= Roger Hall (artist) =

British artist

Hall in 2005

Hall's cover for the Pan edition of Ian Fleming's Casino Royale, 1955. The first depiction of James Bond on a book cover.

Roger Hall (26 December 1914 – 9 December 2006) was a British artist who began his career painting publicity images for front of house displays in cinemas but later became a noted book illustrator and created the first depiction of James Bond on a book cover.

==Early life==
Roger Hall [birth name Henry Walter Hall, but known as Roger] was born at St Barts Hospital, London, on 26 December 1914, and brought up in Islington. His father was a stoker at Wimbledon Power Station.

==Early career==
Hall began his career aged 15 painting front of house displays for cinemas for the London Art Service. He progressed quickly and was eventually able to paint up to 20 portrait panels per week. By this time he felt he was due a pay rise but after the firm prevaricated, he moved to Art Display Services in Shaftesbury Avenue who produced hand-painted cut-out cinema foyer displays. In 1933, he created a 20 foot high portrait of the actor Charles Bickford made up of 12 plywood panels for display at the top of a cinema in Marble Arch.

==Military service==
His career was interrupted when in 1941 he was called up to the British Army during the Second World War. He was demobbed in 1946.

==Pulford Publicity==
In 1946, Hall joined Eric Pulford's Pulford Publicity where he started on £16 per week, a high salary then for a poster artist. Pulford, who Hall regarded as an excellent artist, had a background in printing and asked Hall to teach him new techniques such as painting in oils, which he did. He was based in Potters Bar from 1951. He stayed with Pulford Publicity until 1953 when he left after growing frustrated with Pulford's monopolisation of the design process. While there he produced up to three posters per week, and 200-300 in all, including his first quad poster for Fame is the Spur featuring a large portrait of the star, Michael Redgrave.

==Book illustration==
After leaving Pulford Publicity, Hall began a career in book illustration, working first for Hutchinson producing hardback covers and later producing covers and illustrations for Ladybird Books and many notable post-war British paperback publishers such as Pan, Arrow, Corgi, and Mills & Boon. His work was in a variety of styles from pulp thrillers to illustrations for children's books. For Ladybird he produced illustrations for Cooking with Mother and The Story of our Canals, along with 14 books in the "Famous People" series. He painted internal illustrations for the Hardy Boys mysteries.

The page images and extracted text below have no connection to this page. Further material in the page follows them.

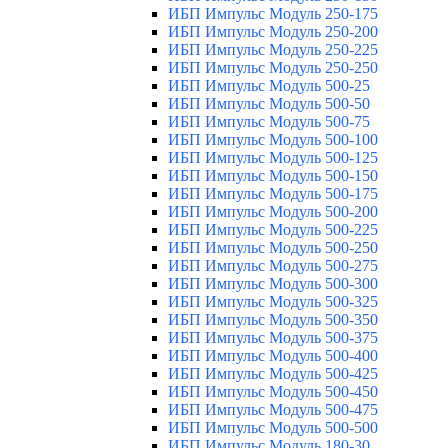
ИБП Импульс Модуль 250-175
ИБП Импульс Модуль 250-200
ИБП Импульс Модуль 250-225
ИБП Импульс Модуль 250-250
ИБП Импульс Модуль 500-25
ИБП Импульс Модуль 500-50
ИБП Импульс Модуль 500-75
ИБП Импульс Модуль 500-100
ИБП Импульс Модуль 500-125
ИБП Импульс Модуль 500-150
ИБП Импульс Модуль 500-175
ИБП Импульс Модуль 500-200
ИБП Импульс Модуль 500-225
ИБП Импульс Модуль 500-250
ИБП Импульс Модуль 500-275
ИБП Импульс Модуль 500-300
ИБП Импульс Модуль 500-325
ИБП Импульс Модуль 500-350
ИБП Импульс Модуль 500-375
ИБП Импульс Модуль 500-400
ИБП Импульс Модуль 500-425
ИБП Импульс Модуль 500-450
ИБП Импульс Модуль 500-475
ИБП Импульс Модуль 500-500
ИБП Импульс Модуль 180-30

In 1955, he painted the cover for the Pan paperback edition of Ian Fleming's Casino Royale, which was the first James Bond paperback and the first depiction of Bond on a book cover.

==Other work==
In 1952 or 1953, he painted his Portrait of Sir John Barbirolli which was later given to the Royal Academy of Music by Lady Barbirolli. In the 1960s he produced up to 12 film posters for Geoff Wright before handing the work on to Sam Peffer in 1971.

==Personal life==
Hall lived in Santers Lane, Potter's Bar, in the 1960s. He had a wife, Florence, who was known as Sue. He also had a daughter, Cherry. In 1986, he moved to Spain where he held three exhibitions, but returned to England in 2003 where he settled in Gloucestershire and continued to paint. He died in Tetbury on 9 December 2006.